### WHAT TO DO
Copy out the material word for word, beginning at the line that contains "Gdzie sprawdza się Key Card Lock?" and continuing through the end of the material. Leave the pictures out.
** Opening TASK DATA block **
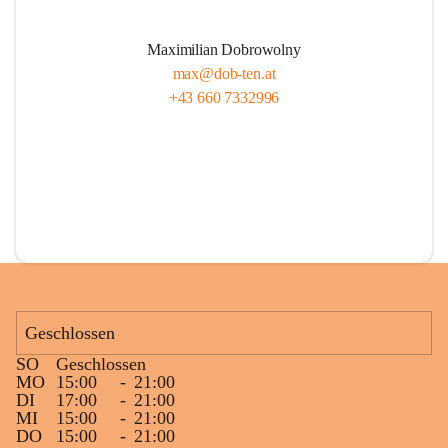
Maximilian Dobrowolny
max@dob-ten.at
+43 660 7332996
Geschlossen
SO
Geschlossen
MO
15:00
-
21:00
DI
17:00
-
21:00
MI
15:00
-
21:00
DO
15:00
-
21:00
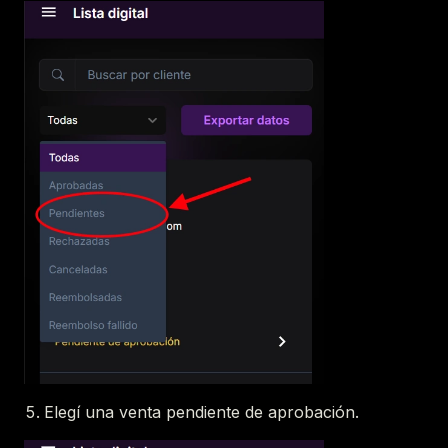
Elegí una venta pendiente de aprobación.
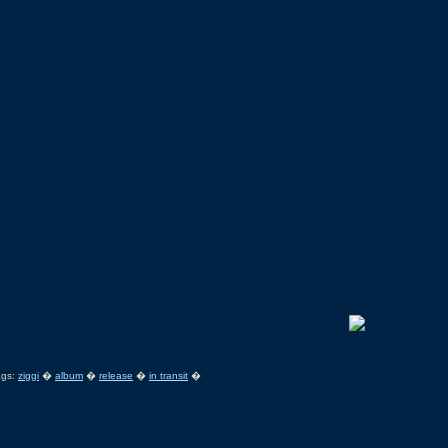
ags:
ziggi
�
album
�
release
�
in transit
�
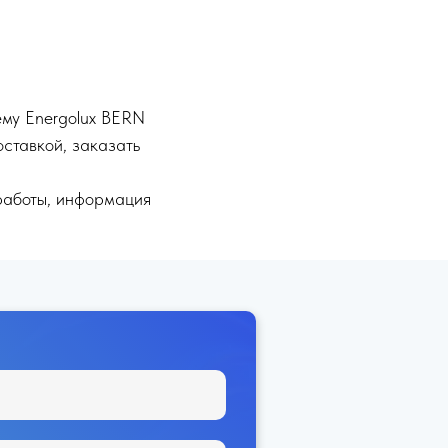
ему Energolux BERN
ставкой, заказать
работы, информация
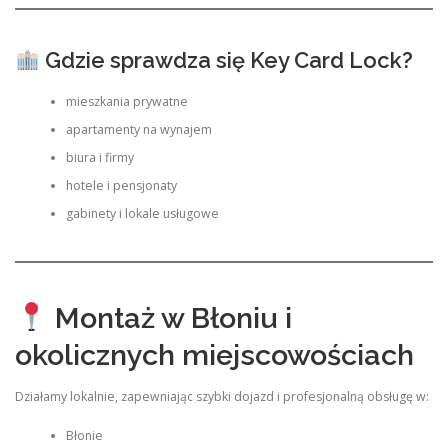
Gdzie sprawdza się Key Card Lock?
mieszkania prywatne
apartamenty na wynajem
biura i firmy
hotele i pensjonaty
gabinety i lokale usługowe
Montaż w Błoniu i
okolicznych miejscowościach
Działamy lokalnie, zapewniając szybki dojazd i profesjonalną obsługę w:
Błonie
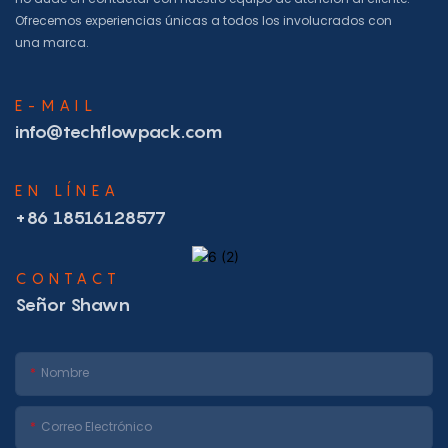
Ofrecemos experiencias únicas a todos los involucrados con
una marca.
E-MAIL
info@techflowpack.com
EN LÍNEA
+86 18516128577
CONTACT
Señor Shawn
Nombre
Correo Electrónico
** Closing TASK DATA block **
### ANSWER TO THE EXERCISE
Gdzie sprawdza się Key Card Lock?
mieszkania prywatne
apartamenty na wynajem
biura i firmy
hotele i pensjonaty
gabinety i lokale usługowe
Montaż w Błoniu i
okolicznych miejscowościach
Działamy lokalnie, zapewniając szybki dojazd i profesjonalną obsługę w:
Błonie
Ofrecemos experiencias únicas a todos los involucrados con
una marca.
E-MAIL
info@techflowpack.com
EN LÍNEA
+86 18516128577
CONTACT
Señor Shawn
Nombre
Correo Electrónico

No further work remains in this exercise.